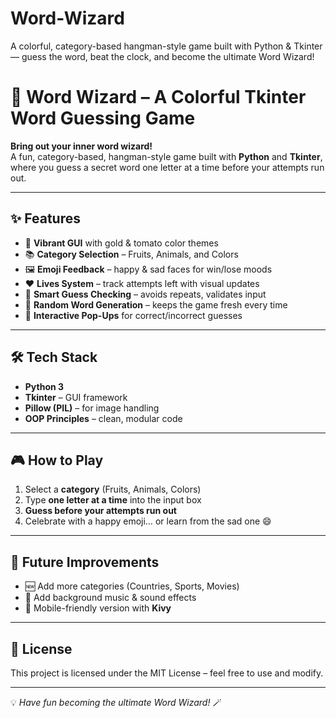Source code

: # Word-Wizard
A colorful, category-based hangman-style game built with Python &amp; Tkinter — guess the word, beat the clock, and become the ultimate Word Wizard!
# 🎯 Word Wizard – A Colorful Tkinter Word Guessing Game

**Bring out your inner word wizard!**  
A fun, category-based, hangman-style game built with **Python** and **Tkinter**, where you guess a secret word one letter at a time before your attempts run out.

---

## ✨ Features

- 🎨 **Vibrant GUI** with gold & tomato color themes  
- 📚 **Category Selection** – Fruits, Animals, and Colors  
- 🖼️ **Emoji Feedback** – happy & sad faces for win/lose moods  
- ❤️ **Lives System** – track attempts left with visual updates  
- 📝 **Smart Guess Checking** – avoids repeats, validates input  
- 🔀 **Random Word Generation** – keeps the game fresh every time  
- 💬 **Interactive Pop-Ups** for correct/incorrect guesses

---

## 🛠️ Tech Stack

- **Python 3**
- **Tkinter** – GUI framework
- **Pillow (PIL)** – for image handling
- **OOP Principles** – clean, modular code

---

## 🎮 How to Play

1. Select a **category** (Fruits, Animals, Colors)
2. Type **one letter at a time** into the input box
3. **Guess before your attempts run out**  
4. Celebrate with a happy emoji… or learn from the sad one 😄

---

## 📌 Future Improvements
- 🆕 Add more categories (Countries, Sports, Movies)
- 🎵 Add background music & sound effects
- 📱 Mobile-friendly version with **Kivy**

---

## 📜 License
This project is licensed under the MIT License – feel free to use and modify.

---

💡 *Have fun becoming the ultimate Word Wizard!* 🪄

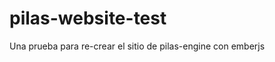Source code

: # pilas-website-test

Una prueba para re-crear el sitio de pilas-engine con emberjs





















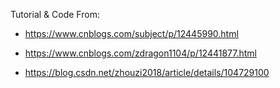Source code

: Tutorial & Code From:

- https://www.cnblogs.com/subject/p/12445990.html

- https://www.cnblogs.com/zdragon1104/p/12441877.html

- https://blog.csdn.net/zhouzi2018/article/details/104729100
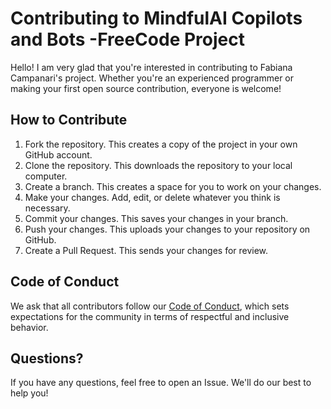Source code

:
<h1>Contributing to MindfulAI Copilots and Bots  -FreeCode Project</h1>

<p>Hello! I am very glad that you're interested in contributing to Fabiana Campanari's project. Whether you're an experienced programmer or making your first open source contribution, everyone is welcome!</p>

<h2>How to Contribute</h2>

<ol>
  <li>Fork the repository. This creates a copy of the project in your own GitHub account.</li>
  <li>Clone the repository. This downloads the repository to your local computer.</li>
  <li>Create a branch. This creates a space for you to work on your changes.</li>
  <li>Make your changes. Add, edit, or delete whatever you think is necessary.</li>
  <li>Commit your changes. This saves your changes in your branch.</li>
  <li>Push your changes. This uploads your changes to your repository on GitHub.</li>
  <li>Create a Pull Request. This sends your changes for review.</li>
</ol>

<h2>Code of Conduct</h2>

<p>We ask that all contributors follow our <a href="CODE_OF_CONDUCT.md">Code of Conduct</a>, which sets expectations for the community in terms of respectful and inclusive behavior.</p>

<h2>Questions?</h2>

<p>If you have any questions, feel free to open an Issue. We'll do our best to help you!</p>

<br>
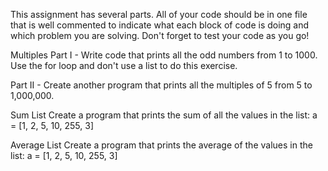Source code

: This assignment has several parts. All of your code should be in one file that is well commented to indicate what each block of code is doing and which problem you are solving. Don't forget to test your code as you go!

Multiples
Part I - Write code that prints all the odd numbers from 1 to 1000. Use the for loop and don't use a list to do this exercise.

Part II - Create another program that prints all the multiples of 5 from 5 to 1,000,000.

Sum List
Create a program that prints the sum of all the values in the list: a = [1, 2, 5, 10, 255, 3]

Average List
Create a program that prints the average of the values in the list: a = [1, 2, 5, 10, 255, 3]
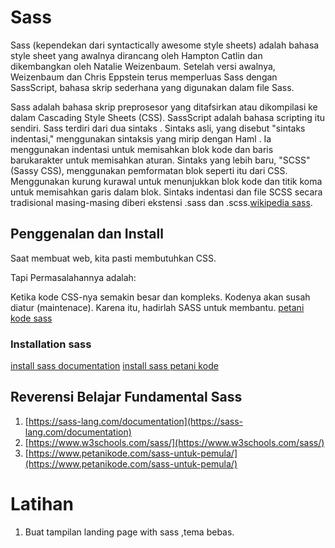 # Sass

Sass (kependekan dari syntactically awesome style sheets) adalah bahasa style sheet yang awalnya dirancang oleh Hampton Catlin dan dikembangkan oleh Natalie Weizenbaum. Setelah versi awalnya, Weizenbaum dan Chris Eppstein terus memperluas Sass dengan SassScript, bahasa skrip sederhana yang digunakan dalam file Sass.

Sass adalah bahasa skrip preprosesor yang ditafsirkan atau dikompilasi ke dalam Cascading Style Sheets (CSS). SassScript adalah bahasa scripting itu sendiri. Sass terdiri dari dua sintaks . Sintaks asli, yang disebut "sintaks indentasi," menggunakan sintaksis yang mirip dengan Haml . Ia menggunakan indentasi untuk memisahkan blok kode dan baris barukarakter untuk memisahkan aturan. Sintaks yang lebih baru, "SCSS" (Sassy CSS), menggunakan pemformatan blok seperti itu dari CSS. Menggunakan kurung kurawal untuk menunjukkan blok kode dan titik koma untuk memisahkan garis dalam blok. Sintaks indentasi dan file SCSS secara tradisional masing-masing diberi ekstensi .sass dan .scss.[wikipedia sass](https://en.wikipedia.org/wiki/Sass_(stylesheet_language)).

## Penggenalan dan Install
Saat membuat web, kita pasti membutuhkan CSS.

Tapi Permasalahannya adalah:

Ketika kode CSS-nya semakin besar dan kompleks. Kodenya akan susah diatur (maintenace).
Karena itu, hadirlah SASS untuk membantu.
[petani kode sass](https://www.petanikode.com/sass-untuk-pemula/)

### Installation sass
[install sass documentation](https://sass-lang.com/install) 
[install sass petani kode](https://www.petanikode.com/sass-untuk-pemula/#instalasi-sass)

## Reverensi Belajar Fundamental Sass 
1. [https://sass-lang.com/documentation](https://sass-lang.com/documentation)
2. [https://www.w3schools.com/sass/](https://www.w3schools.com/sass/)
3. [https://www.petanikode.com/sass-untuk-pemula/](https://www.petanikode.com/sass-untuk-pemula/)

# Latihan
1. Buat tampilan landing page with sass ,tema bebas.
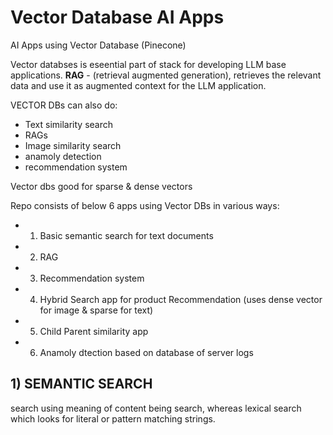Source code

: # Vector Database AI Apps
AI Apps using Vector Database
(Pinecone)

Vector databses is eseential part of stack for developing LLM base applications. 
**RAG** - (retrieval augmented generation), retrieves the relevant data and use it as augmented context for the LLM application.

VECTOR DBs can also do:
- Text similarity search
- RAGs
- Image similarity search
- anamoly detection
- recommendation system

Vector dbs good for sparse & dense vectors

Repo consists of below 6 apps using Vector DBs in various ways: 
- 1) Basic semantic search for text documents
- 2) RAG
- 3) Recommendation system
- 4) Hybrid Search app for product Recommendation (uses dense vector for image & sparse for text)
- 5) Child Parent similarity app
- 6) Anamoly dtection based on database of server logs
 

## 1) SEMANTIC SEARCH
search using meaning of content being search, whereas lexical search which looks for literal or pattern matching strings.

##############################

» WORK REQUIRED:
Your copy of the data above should match it exactly, apart from the images.

» SOLVED EXERCISE:
Source code

: # Word-Wizard
A colorful, category-based hangman-style game built with Python &amp; Tkinter — guess the word, beat the clock, and become the ultimate Word Wizard!
# 🎯 Word Wizard – A Colorful Tkinter Word Guessing Game

**Bring out your inner word wizard!**  
A fun, category-based, hangman-style game built with **Python** and **Tkinter**, where you guess a secret word one letter at a time before your attempts run out.

---

## ✨ Features

- 🎨 **Vibrant GUI** with gold & tomato color themes  
- 📚 **Category Selection** – Fruits, Animals, and Colors  
- 🖼️ **Emoji Feedback** – happy & sad faces for win/lose moods  
- ❤️ **Lives System** – track attempts left with visual updates  
- 📝 **Smart Guess Checking** – avoids repeats, validates input  
- 🔀 **Random Word Generation** – keeps the game fresh every time  
- 💬 **Interactive Pop-Ups** for correct/incorrect guesses

---

## 🛠️ Tech Stack

- **Python 3**
- **Tkinter** – GUI framework
- **Pillow (PIL)** – for image handling
- **OOP Principles** – clean, modular code

---

## 🎮 How to Play

1. Select a **category** (Fruits, Animals, Colors)
2. Type **one letter at a time** into the input box
3. **Guess before your attempts run out**  
4. Celebrate with a happy emoji… or learn from the sad one 😄

---

## 📌 Future Improvements
- 🆕 Add more categories (Countries, Sports, Movies)
- 🎵 Add background music & sound effects
- 📱 Mobile-friendly version with **Kivy**

---

## 📜 License
This project is licensed under the MIT License – feel free to use and modify.

---

💡 *Have fun becoming the ultimate Word Wizard!* 🪄

Source code

: # pilas-website-test

Una prueba para re-crear el sitio de pilas-engine con emberjs





















Source code

: Tutorial & Code From:

- https://www.cnblogs.com/subject/p/12445990.html

- https://www.cnblogs.com/zdragon1104/p/12441877.html

- https://blog.csdn.net/zhouzi2018/article/details/104729100
Source code

:
<h1>Contributing to MindfulAI Copilots and Bots  -FreeCode Project</h1>

<p>Hello! I am very glad that you're interested in contributing to Fabiana Campanari's project. Whether you're an experienced programmer or making your first open source contribution, everyone is welcome!</p>

<h2>How to Contribute</h2>

<ol>
  <li>Fork the repository. This creates a copy of the project in your own GitHub account.</li>
  <li>Clone the repository. This downloads the repository to your local computer.</li>
  <li>Create a branch. This creates a space for you to work on your changes.</li>
  <li>Make your changes. Add, edit, or delete whatever you think is necessary.</li>
  <li>Commit your changes. This saves your changes in your branch.</li>
  <li>Push your changes. This uploads your changes to your repository on GitHub.</li>
  <li>Create a Pull Request. This sends your changes for review.</li>
</ol>

<h2>Code of Conduct</h2>

<p>We ask that all contributors follow our <a href="CODE_OF_CONDUCT.md">Code of Conduct</a>, which sets expectations for the community in terms of respectful and inclusive behavior.</p>

<h2>Questions?</h2>

<p>If you have any questions, feel free to open an Issue. We'll do our best to help you!</p>

<br>
Source code

: This assignment has several parts. All of your code should be in one file that is well commented to indicate what each block of code is doing and which problem you are solving. Don't forget to test your code as you go!

Multiples
Part I - Write code that prints all the odd numbers from 1 to 1000. Use the for loop and don't use a list to do this exercise.

Part II - Create another program that prints all the multiples of 5 from 5 to 1,000,000.

Sum List
Create a program that prints the sum of all the values in the list: a = [1, 2, 5, 10, 255, 3]

Average List
Create a program that prints the average of the values in the list: a = [1, 2, 5, 10, 255, 3]
 # Sass

Sass (kependekan dari syntactically awesome style sheets) adalah bahasa style sheet yang awalnya dirancang oleh Hampton Catlin dan dikembangkan oleh Natalie Weizenbaum. Setelah versi awalnya, Weizenbaum dan Chris Eppstein terus memperluas Sass dengan SassScript, bahasa skrip sederhana yang digunakan dalam file Sass.

Sass adalah bahasa skrip preprosesor yang ditafsirkan atau dikompilasi ke dalam Cascading Style Sheets (CSS). SassScript adalah bahasa scripting itu sendiri. Sass terdiri dari dua sintaks . Sintaks asli, yang disebut "sintaks indentasi," menggunakan sintaksis yang mirip dengan Haml . Ia menggunakan indentasi untuk memisahkan blok kode dan baris barukarakter untuk memisahkan aturan. Sintaks yang lebih baru, "SCSS" (Sassy CSS), menggunakan pemformatan blok seperti itu dari CSS. Menggunakan kurung kurawal untuk menunjukkan blok kode dan titik koma untuk memisahkan garis dalam blok. Sintaks indentasi dan file SCSS secara tradisional masing-masing diberi ekstensi .sass dan .scss.[wikipedia sass](https://en.wikipedia.org/wiki/Sass_(stylesheet_language)).

## Penggenalan dan Install
Saat membuat web, kita pasti membutuhkan CSS.

Tapi Permasalahannya adalah:

Ketika kode CSS-nya semakin besar dan kompleks. Kodenya akan susah diatur (maintenace).
Karena itu, hadirlah SASS untuk membantu.
[petani kode sass](https://www.petanikode.com/sass-untuk-pemula/)

### Installation sass
[install sass documentation](https://sass-lang.com/install) 
[install sass petani kode](https://www.petanikode.com/sass-untuk-pemula/#instalasi-sass)

## Reverensi Belajar Fundamental Sass 
1. [https://sass-lang.com/documentation](https://sass-lang.com/documentation)
2. [https://www.w3schools.com/sass/](https://www.w3schools.com/sass/)
3. [https://www.petanikode.com/sass-untuk-pemula/](https://www.petanikode.com/sass-untuk-pemula/)

# Latihan
1. Buat tampilan landing page with sass ,tema bebas.
Source code

: # Vector Database AI Apps
AI Apps using Vector Database
(Pinecone)

Vector databses is eseential part of stack for developing LLM base applications. 
**RAG** - (retrieval augmented generation), retrieves the relevant data and use it as augmented context for the LLM application.

VECTOR DBs can also do:
- Text similarity search
- RAGs
- Image similarity search
- anamoly detection
- recommendation system

Vector dbs good for sparse & dense vectors

Repo consists of below 6 apps using Vector DBs in various ways: 
- 1) Basic semantic search for text documents
- 2) RAG
- 3) Recommendation system
- 4) Hybrid Search app for product Recommendation (uses dense vector for image & sparse for text)
- 5) Child Parent similarity app
- 6) Anamoly dtection based on database of server logs
 

## 1) SEMANTIC SEARCH
search using meaning of content being search, whereas lexical search which looks for literal or pattern matching strings.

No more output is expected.